Start of Input data
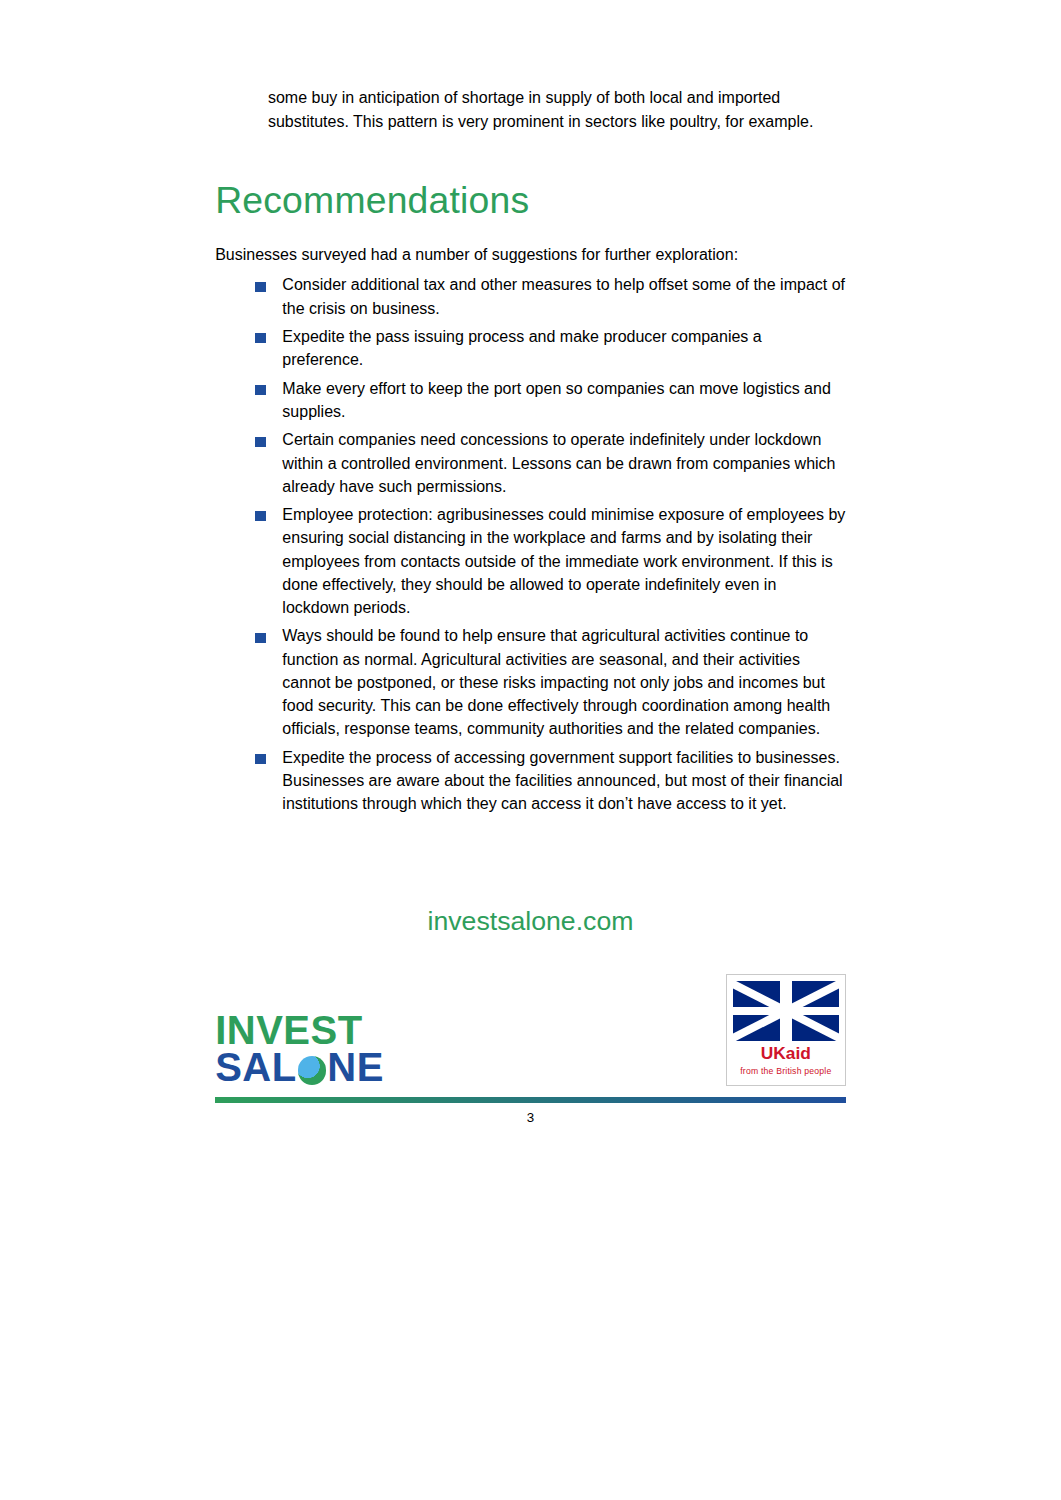some buy in anticipation of shortage in supply of both local and imported substitutes. This pattern is very prominent in sectors like poultry, for example.
Recommendations
Businesses surveyed had a number of suggestions for further exploration:
Consider additional tax and other measures to help offset some of the impact of the crisis on business.
Expedite the pass issuing process and make producer companies a preference.
Make every effort to keep the port open so companies can move logistics and supplies.
Certain companies need concessions to operate indefinitely under lockdown within a controlled environment. Lessons can be drawn from companies which already have such permissions.
Employee protection: agribusinesses could minimise exposure of employees by ensuring social distancing in the workplace and farms and by isolating their employees from contacts outside of the immediate work environment. If this is done effectively, they should be allowed to operate indefinitely even in lockdown periods.
Ways should be found to help ensure that agricultural activities continue to function as normal. Agricultural activities are seasonal, and their activities cannot be postponed, or these risks impacting not only jobs and incomes but food security. This can be done effectively through coordination among health officials, response teams, community authorities and the related companies.
Expedite the process of accessing government support facilities to businesses. Businesses are aware about the facilities announced, but most of their financial institutions through which they can access it don’t have access to it yet.
investsalone.com
INVEST SAL NE
UKaid
from the British people
3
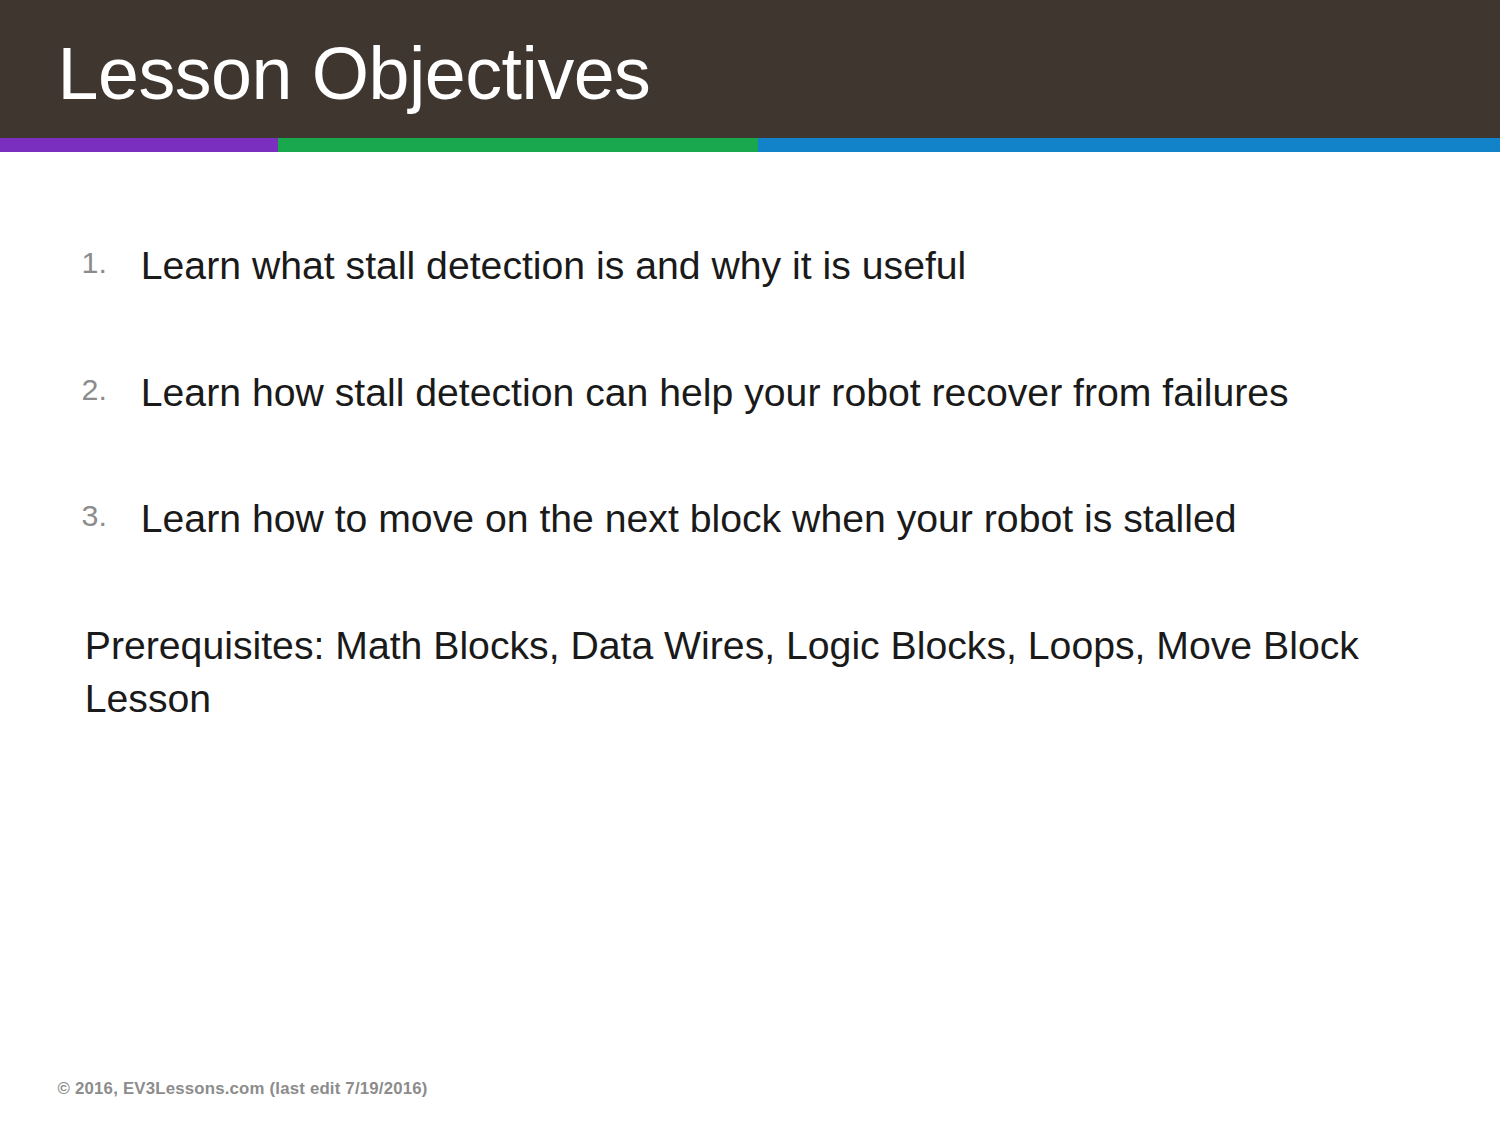Lesson Objectives
Learn what stall detection is and why it is useful
Learn how stall detection can help your robot recover from failures
Learn how to move on the next block when your robot is stalled
Prerequisites: Math Blocks, Data Wires, Logic Blocks, Loops, Move Block Lesson
© 2016, EV3Lessons.com (last edit 7/19/2016)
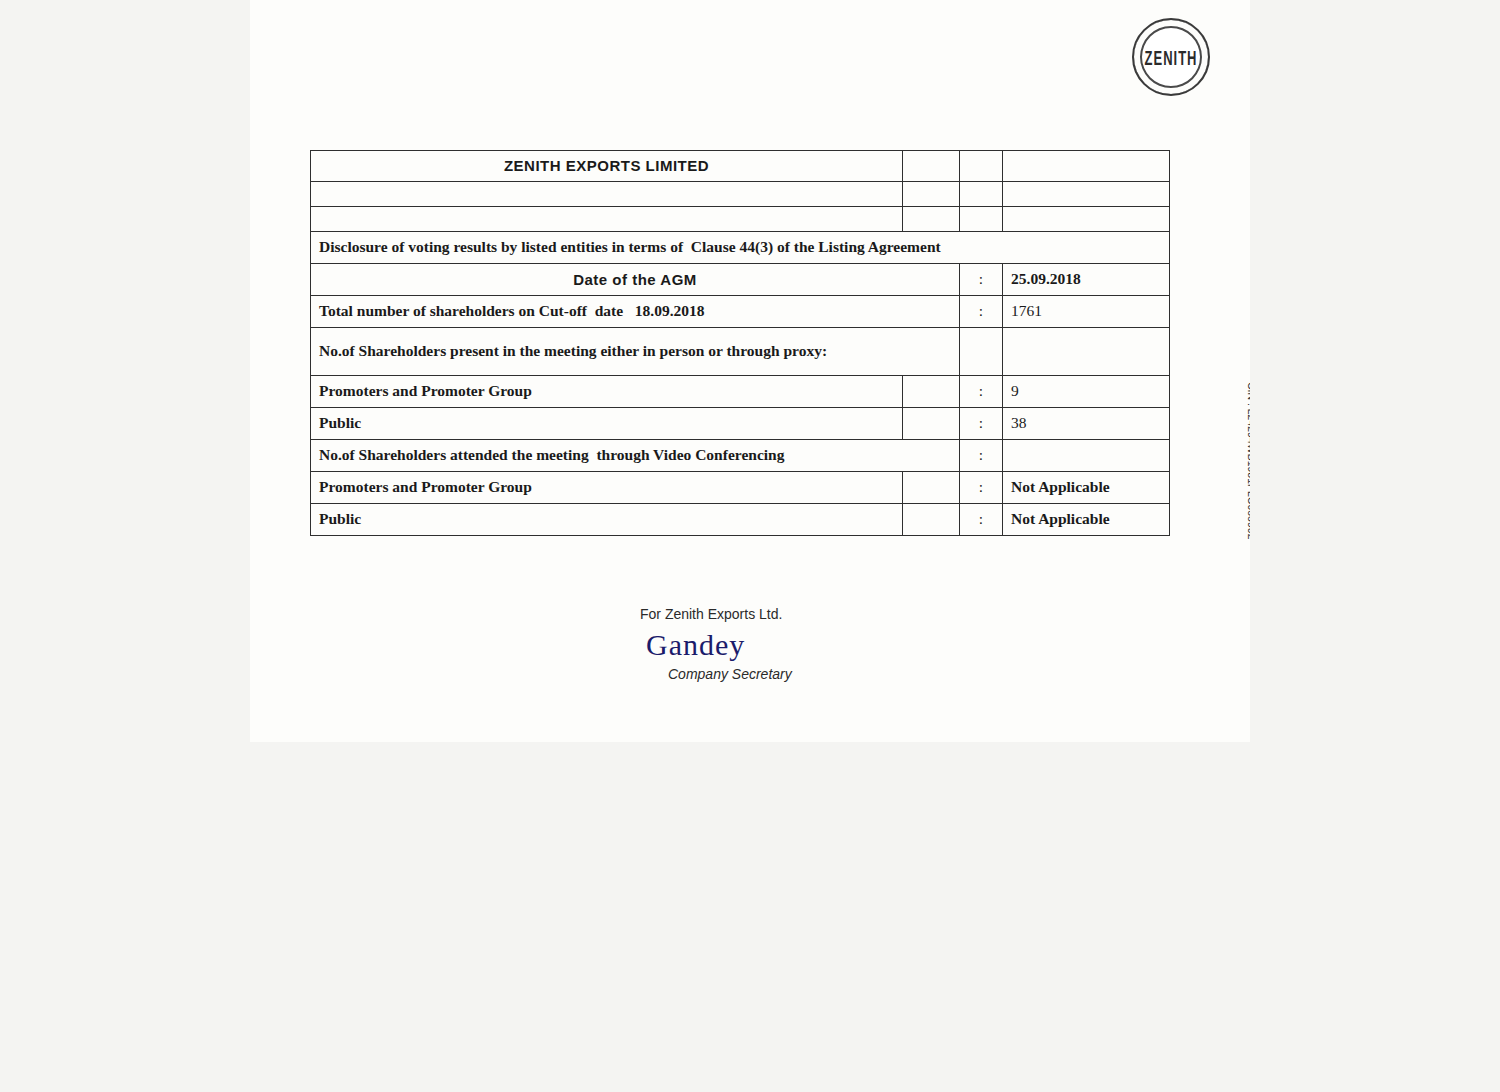ZENITH
| ZENITH EXPORTS LIMITED | | | |
| Disclosure of voting results by listed entities in terms of Clause 44(3) of the Listing Agreement |
| Date of the AGM | : | 25.09.2018 |
| Total number of shareholders on Cut-off date 18.09.2018 | : | 1761 |
| No.of Shareholders present in the meeting either in person or through proxy: | | |
| Promoters and Promoter Group | | : | 9 |
| Public | | : | 38 |
| No.of Shareholders attended the meeting through Video Conferencing | : | |
| Promoters and Promoter Group | | : | Not Applicable |
| Public | | : | Not Applicable |
For Zenith Exports Ltd.
Gandey
Company Secretary
Zenith Exports Limited
19, R. N. Mukherjee Road, Kolkata - 700 001, India
Telephone : 2248-7071, 2248-6936 Fax : 91-33-2243-9003
E-mail : zenith@giasc01.vsnl.net.in
CIN : L24294WB1981PLC033902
End of Input data
Assignment |
Only lines holding the word "your" are wanted, so copy each of them from the records above.

Task result |
Learn how stall detection can help your robot recover from failures
Learn how to move on the next block when your robot is stalled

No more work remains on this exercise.